Przede wszystkim za mocno się spinamy wpadając w studnię konsumpcjonistycznego społeczeństwa nastawionego jedynie na brać i mieć. Zaczynamy, jak ogłuszone gołębie, tłuc dziobami na oślep w betonowe ściany nie wyciągając wniosków i nie podejmując próby przelotu nad przeszkodą. Jesteśmy bywalcami marketów, pchamy do koszyków co wydaje nam się niezbędne, a później w czterech ścianach mieszkań narzucamy niewolnicze tempo pracy przed coroczną imprezą, o której dwie godziny później nikt już nie będzie pamiętał. Sałatki, potrawy, najlepsze słodycze i pomarańcze w takich ilościach, jak kiedy faktycznie były niedostępne. Na dosłownie chwilę przed gwiazdką tworzymy dziwnie wynaturzowiony obraz sklepów, hipermarketów, w którym jawią się jak przepastna jaskinia Ali baby, zamykająca się na czas i hasło.

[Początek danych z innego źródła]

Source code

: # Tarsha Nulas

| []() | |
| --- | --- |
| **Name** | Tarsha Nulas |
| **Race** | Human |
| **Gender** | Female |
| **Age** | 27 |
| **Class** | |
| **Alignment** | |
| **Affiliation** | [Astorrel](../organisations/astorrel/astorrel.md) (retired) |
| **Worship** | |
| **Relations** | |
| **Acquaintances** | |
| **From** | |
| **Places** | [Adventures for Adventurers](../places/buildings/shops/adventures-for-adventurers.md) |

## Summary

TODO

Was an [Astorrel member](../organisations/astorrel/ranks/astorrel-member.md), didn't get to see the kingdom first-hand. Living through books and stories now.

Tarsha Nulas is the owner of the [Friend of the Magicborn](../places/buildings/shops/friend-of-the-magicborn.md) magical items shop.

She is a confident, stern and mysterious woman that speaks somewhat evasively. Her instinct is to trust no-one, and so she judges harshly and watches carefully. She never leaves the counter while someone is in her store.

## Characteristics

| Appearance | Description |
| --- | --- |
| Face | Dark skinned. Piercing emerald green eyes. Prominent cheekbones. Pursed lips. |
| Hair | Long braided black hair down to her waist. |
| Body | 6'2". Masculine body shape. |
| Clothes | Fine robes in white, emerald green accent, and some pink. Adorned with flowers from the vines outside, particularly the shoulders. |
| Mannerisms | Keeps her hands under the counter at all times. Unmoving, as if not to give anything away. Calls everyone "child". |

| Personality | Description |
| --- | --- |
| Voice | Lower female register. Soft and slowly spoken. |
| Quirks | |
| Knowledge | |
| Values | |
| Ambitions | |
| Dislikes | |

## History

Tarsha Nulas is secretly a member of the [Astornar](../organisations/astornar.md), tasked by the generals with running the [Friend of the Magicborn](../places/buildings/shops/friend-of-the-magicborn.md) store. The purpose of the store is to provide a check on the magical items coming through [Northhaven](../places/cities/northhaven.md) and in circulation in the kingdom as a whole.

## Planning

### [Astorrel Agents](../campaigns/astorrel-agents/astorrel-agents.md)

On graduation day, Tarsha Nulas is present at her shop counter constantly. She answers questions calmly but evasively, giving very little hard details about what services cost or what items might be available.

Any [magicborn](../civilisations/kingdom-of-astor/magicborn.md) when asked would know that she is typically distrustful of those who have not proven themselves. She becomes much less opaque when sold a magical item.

Jak chomiki w kołowrotkach zapierniczamy dookoła z poczuciem celu na końcu tego biegu, a tak naprawdę rok w rok czeka nas dokładnie ta sama sekwencja wydarzeń: ugotuj, postaw, zbierz niedojedzone, pozmywaj, ciasto, kto pierwszy do toalety? Z misyjnej treści i przekazu religii, w których zawarty został magiczny wycinek wiary, zrobiliśmy wale nie taki tani reality show zapominając o co w tym wszystkim chodziło.

A chodzi wcale nie o dobry majonez i sałatkę warzywną, chociaż stanowią one część tej dobrej tradycji. Nie chodzi o wypolerowane parkiety i poprasowane zasłony, a o walkę i małe – wielkie zwycięstwa wyższych idei. Miłości, dobroczynności, wybaczenia,  uczciwości, miłosierdzia. O to żeby unieść się na chwilę dwa centymetry nad ziemią i przestać nareszcie potykać się o gnuśność, żal, pretensje i nienawiść. Podać sobie i komuś rękę, zaprosić do dialogu po latach. O to.

Kiedy rozmawiam z ludźmi, pytam się jak spędzają w tym roku święta i gdzie, to niejednokrotnie pada odpowiedz „wyjeżdżam”, która z roku na rok coraz mniej mnie zaskakuje. Na twarzach globtroterów i spontanicznych, świeżych uciekinierów tradycji rysuje się niespotykana wolność i zadowolenie. To grupa tych ludzi, która spróbowała uwolnić się od ciężaru oczekiwań społecznych i wygórowanych norm narzuconych przez tempo rozwoju. To ci sami, co jeszcze dwa lata temu stali w serpentynach na wędlinach w dyskoncie, a teraz rolują skarpety w kulki i uciskają w turystyczne plecaki.

Mam przeczucie, że to jednak bardzo szczęśliwi ludzie, którzy nie poddali się praniu na własnych głowach i porzucili konwenanse. Taka grupa łapiących w tym roku świeże powietrze w płuca, stojąca w kubkiem herbaty na ośnieżonym balkonie jakiegoś wiejskiego przybytku, która właściwie dopiero teraz ma czas zatrzymać się i oddać głowę zdrowemu przeżywaniu.

Oprócz tego, że sami pchamy się w świąteczny kojec jak owce gnające za tłumem na oślep, to jeszcze bardzo porządnie zza pleców szturcha nas oczekiwanie zawodowe. Praca do ostatnich chwil na kasie czy za monitorem korporacyjnego komputera, Wigilia, do której już nawet nie macie czasu usiąść z czystymi rękoma, bo dopiero wróciliście ze zmiany. W dzisiejszym społeczeństwie nie ma miejsca na oddech potrzebny na właściwy odbiór niewątpliwego wydarzenia jakim są Święta Bożego Narodzenia. Stopień wyssania z energii, prędkość przemiału zdarzeń w codziennym świecie nokautują nawet najbardziej optymistyczne osoby.

Pamiętajcie o jednym. Nie musicie od razu wyjeżdżać, jeżeli to nie ten złoty środek, do którego warto dążyć. Ale zanim wpadniecie w nurt gwiazdkowej schizofrenii zastanówcie się czy nie ma ważniejszych kwestii niż jajko w majonezie i okna bez smug. Znajdźcie czas na powolne zasiadanie na osiedlowej ławce i podziwianie lampek na cudzej choince, a być może jeszcze kiedyś poczujecie co tradycja ma na myśli. Tego wam i sobie życzę. Pakuję torby. W tym roku uwalniam siebie i swoją rodzinę.